*TASK ITEM*:
Repeat the listing exactly, minus the pictures.

═════ THE DATA ═════

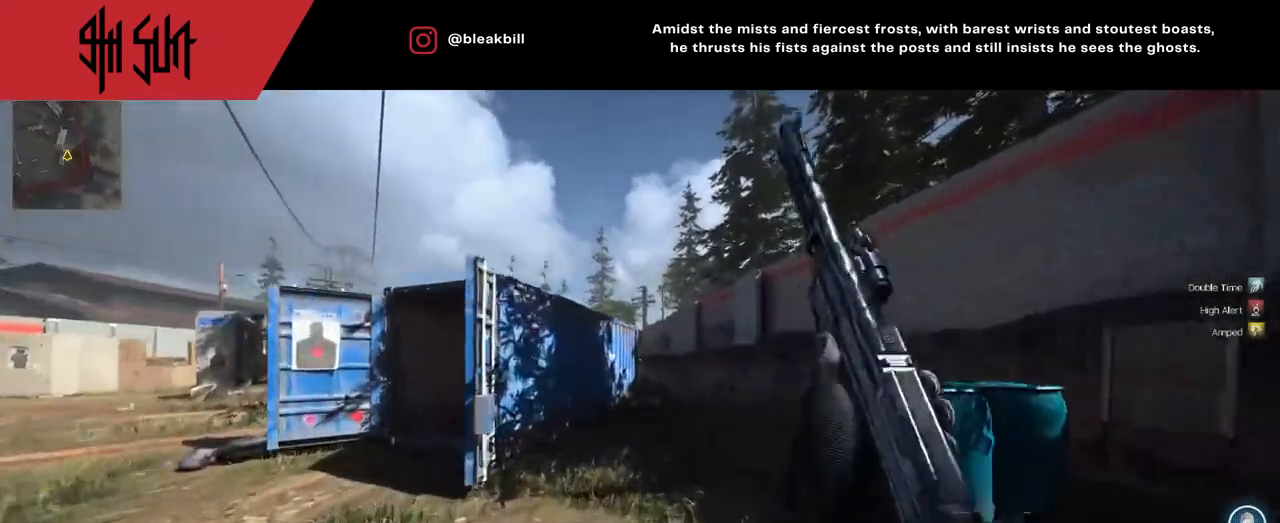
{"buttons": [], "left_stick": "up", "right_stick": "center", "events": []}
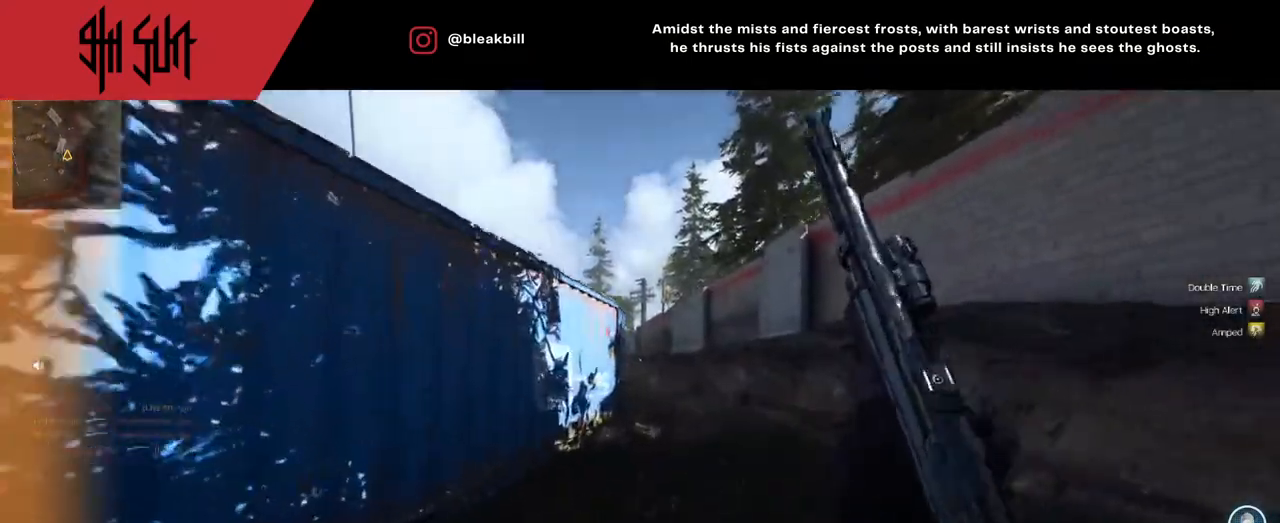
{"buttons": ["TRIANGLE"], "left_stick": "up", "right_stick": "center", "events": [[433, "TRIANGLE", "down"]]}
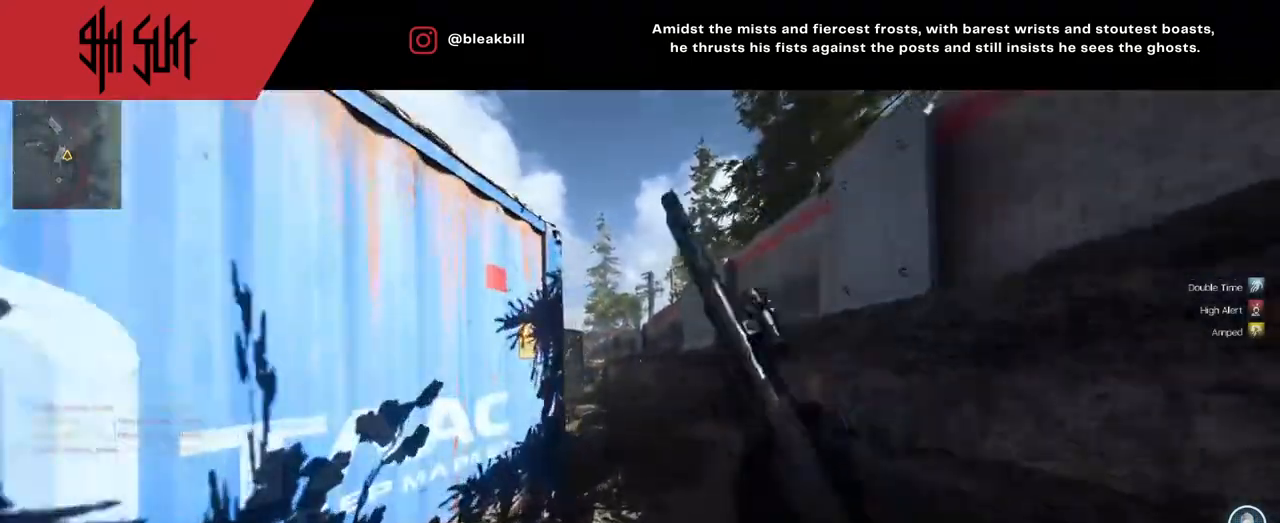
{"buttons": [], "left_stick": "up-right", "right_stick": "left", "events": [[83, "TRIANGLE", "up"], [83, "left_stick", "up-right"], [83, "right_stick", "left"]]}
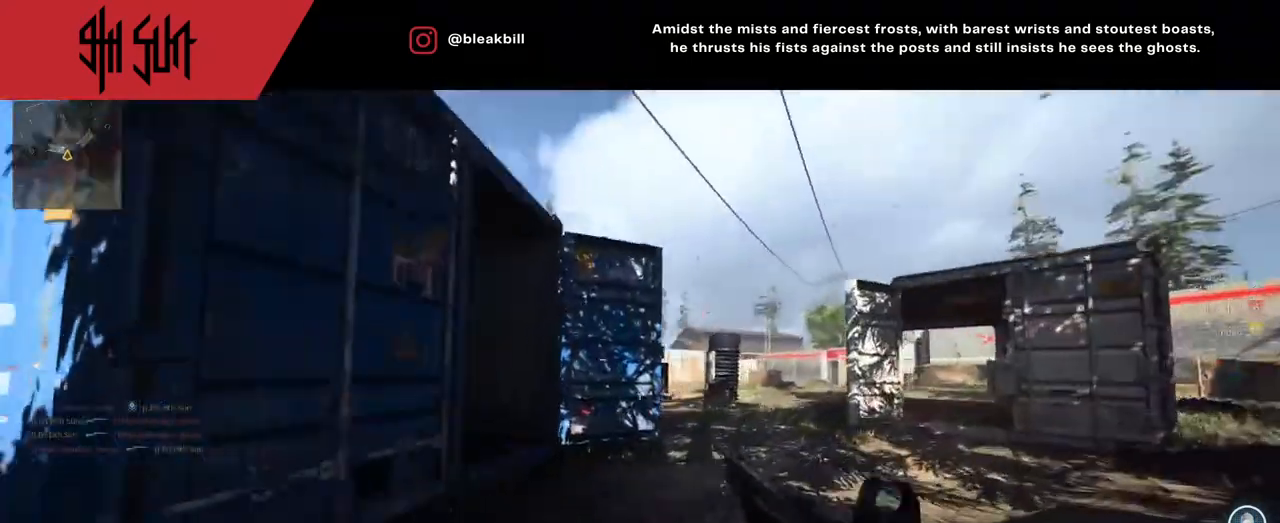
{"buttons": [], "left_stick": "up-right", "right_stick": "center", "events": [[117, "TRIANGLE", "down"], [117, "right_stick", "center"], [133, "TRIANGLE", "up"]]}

═════

*SOLUTION TO THIS PROBLEM*:
{"buttons": [], "left_stick": "up", "right_stick": "center", "events": []}
{"buttons": ["TRIANGLE"], "left_stick": "up", "right_stick": "center", "events": [[433, "TRIANGLE", "down"]]}
{"buttons": [], "left_stick": "up-right", "right_stick": "left", "events": [[83, "TRIANGLE", "up"], [83, "left_stick", "up-right"], [83, "right_stick", "left"]]}
{"buttons": [], "left_stick": "up-right", "right_stick": "center", "events": [[117, "TRIANGLE", "down"], [117, "right_stick", "center"], [133, "TRIANGLE", "up"]]}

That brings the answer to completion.